### Required work:
Starting with the line that contains "- Select multiple filter values" and going on through the line that contains "- Adjustable boost", rewrite those lines with "category" changed to "collection" and everything else left as it is.

[Stored data]
_ _ _ _

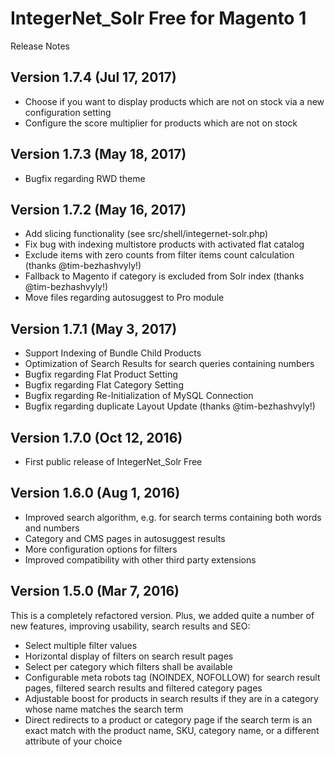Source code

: IntegerNet_Solr Free for Magento 1
===============
Release Notes

Version 1.7.4 (Jul 17, 2017)
---------------

- Choose if you want to display products which are not on stock via a new configuration setting
- Configure the score multiplier for products which are not on stock 

Version 1.7.3 (May 18, 2017)
---------------

- Bugfix regarding RWD theme

Version 1.7.2 (May 16, 2017)
---------------

- Add slicing functionality (see src/shell/integernet-solr.php)
- Fix bug with indexing multistore products with activated flat catalog
- Exclude items with zero counts from filter items count calculation (thanks @tim-bezhashvyly!)
- Fallback to Magento if category is excluded from Solr index (thanks @tim-bezhashvyly!)
- Move files regarding autosuggest to Pro module 

Version 1.7.1 (May 3, 2017)
---------------

- Support Indexing of Bundle Child Products
- Optimization of Search Results for search queries containing numbers
- Bugfix regarding Flat Product Setting
- Bugfix regarding Flat Category Setting
- Bugfix regarding Re-Initialization of MySQL Connection
- Bugfix regarding duplicate Layout Update (thanks @tim-bezhashvyly!)

Version 1.7.0 (Oct 12, 2016)
---------------

- First public release of IntegerNet_Solr Free

Version 1.6.0 (Aug 1, 2016)
---------------

- Improved search algorithm, e.g. for search terms containing both words and numbers
- Category and CMS pages in autosuggest results
- More configuration options for filters
- Improved compatibility with other third party extensions

Version 1.5.0 (Mar 7, 2016)
---------------

This is a completely refactored version. Plus, we added quite a number of new features, improving usability, search results and SEO:    

- Select multiple filter values
- Horizontal display of filters on search result pages
- Select per category which filters shall be available
- Configurable meta robots tag (NOINDEX, NOFOLLOW) for search result pages, filtered search results and filtered category pages
- Adjustable boost for products in search results if they are in a category whose name matches the search term
- Direct redirects to a product or category page if the search term is an exact match with the product name, SKU, category name, or a different attribute of your choice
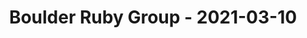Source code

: ---
layout: post
title: Boulder Ruby Group - 2021-03-10
datetime: 2021-03-10 20:00:00.000000000 -05:00
name: Boulder Ruby Group
external_url: https://www.meetup.com/boulder_ruby_group/events/275346456/
year_month: 2021-03
---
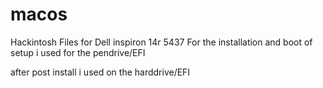 # macos
Hackintosh Files for Dell inspiron 14r 5437
For the installation and boot of setup i used for the pendrive/EFI

after post install i used on the harddrive/EFI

_ _ _ _

### Task output:
- Select multiple filter values
- Horizontal display of filters on search result pages
- Select per collection which filters shall be available
- Configurable meta robots tag (NOINDEX, NOFOLLOW) for search result pages, filtered search results and filtered collection pages
- Adjustable boost for products in search results if they are in a collection whose name matches the search term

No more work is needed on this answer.